= Text passage =
- - -

06 February 2007

I now have DragonFlyBSD installed on a spare hard drive and I have verified that the VKERNEL feature works as documented. I will now examine the vmspace_xxx calls to see how I can implement a simple single-process LX binary executor which will run as userland code. This will allow me to quicky test my LX module loader code and to experiment on ways to simulate the 16bit APIs without requiring any 16bit code.
OS/2 2.0+ pretty much requires all the LDTs to be populated as 64KB aliases of the first 512MB of the memory map (8192 * 64KB) hence the 512MB limit. Some DLLs with the appropiate bit set in the LX header may be loaded above the 512MB mark but any memory allocated above there is inaccessible to the 16bit APIs. There is a DOSCALL available to do 16bit->32bit address translation and vice versa (DOSFLATTOSEL DOS32FLATTOSEL DOSSELTOFLAT DOS32SELTOFLAT) - and if people did actually use them then there wouldn't be a problem. Unfortunately most people just used the quick-and-dirty macros which IBM kindly provided like the SELTOFLAT macro in netcons,h
What I want to achieve with the userspace LX loader is to get demand page loading working. Unlike most binary loaders which map all the code into memory first, I want to only load and fixup code pages which are accessed. I will have to do basic checks at start to ensure that all external fixups can be satisfied and that there are no 16 bit segments but that is all. I will be relying on DragonFlyBSD's ability to trap page faults. Initially there will not be support for multi-threaded apps but then I may extend it with some form of thread simulation using multiple vmspaces for the threads: OS/2 needs this as each thread requires a different page mapped to the same logical address for it's per-thread data area - for reporting errors and for OS/2's thread-local storage. OS/2 only permits 64 words of thread-local storage which developers and compiler writers may use to point to an address for more space.

- - -

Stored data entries
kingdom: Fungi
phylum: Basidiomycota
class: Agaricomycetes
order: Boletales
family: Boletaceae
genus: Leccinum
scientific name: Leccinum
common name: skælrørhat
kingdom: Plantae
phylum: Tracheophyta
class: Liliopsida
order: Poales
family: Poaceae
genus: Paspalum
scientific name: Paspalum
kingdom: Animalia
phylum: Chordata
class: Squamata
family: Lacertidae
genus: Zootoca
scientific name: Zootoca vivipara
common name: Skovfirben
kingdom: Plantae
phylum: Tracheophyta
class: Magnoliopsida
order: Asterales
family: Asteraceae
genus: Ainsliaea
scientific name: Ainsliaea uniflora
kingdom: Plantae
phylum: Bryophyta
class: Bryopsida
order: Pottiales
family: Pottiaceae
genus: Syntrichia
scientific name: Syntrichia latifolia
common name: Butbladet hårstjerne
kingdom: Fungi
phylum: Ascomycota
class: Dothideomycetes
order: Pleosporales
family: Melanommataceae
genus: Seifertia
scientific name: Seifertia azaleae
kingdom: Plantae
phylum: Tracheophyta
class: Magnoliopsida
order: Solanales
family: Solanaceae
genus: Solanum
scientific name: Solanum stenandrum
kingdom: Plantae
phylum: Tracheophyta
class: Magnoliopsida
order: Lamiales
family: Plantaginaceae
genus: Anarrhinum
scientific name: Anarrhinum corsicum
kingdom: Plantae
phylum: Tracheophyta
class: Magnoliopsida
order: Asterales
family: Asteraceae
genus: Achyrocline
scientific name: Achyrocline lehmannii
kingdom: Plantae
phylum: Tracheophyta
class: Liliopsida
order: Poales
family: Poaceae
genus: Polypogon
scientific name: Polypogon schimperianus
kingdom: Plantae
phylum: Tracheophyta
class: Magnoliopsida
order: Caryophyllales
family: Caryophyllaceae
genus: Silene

- - -

= Task to complete =
Can you write out the DragonFlyBSD text from "I now have DragonFlyBSD" up to and including "any 16bit code.", swapping "spare hard drive" for "spare disk"? These records have no connection to the DragonFlyBSD text.

= Answer section =
I now have DragonFlyBSD installed on a spare disk and I have verified that the VKERNEL feature works as documented. I will now examine the vmspace_xxx calls to see how I can implement a simple single-process LX binary executor which will run as userland code. This will allow me to quicky test my LX module loader code and to experiment on ways to simulate the 16bit APIs without requiring any 16bit code.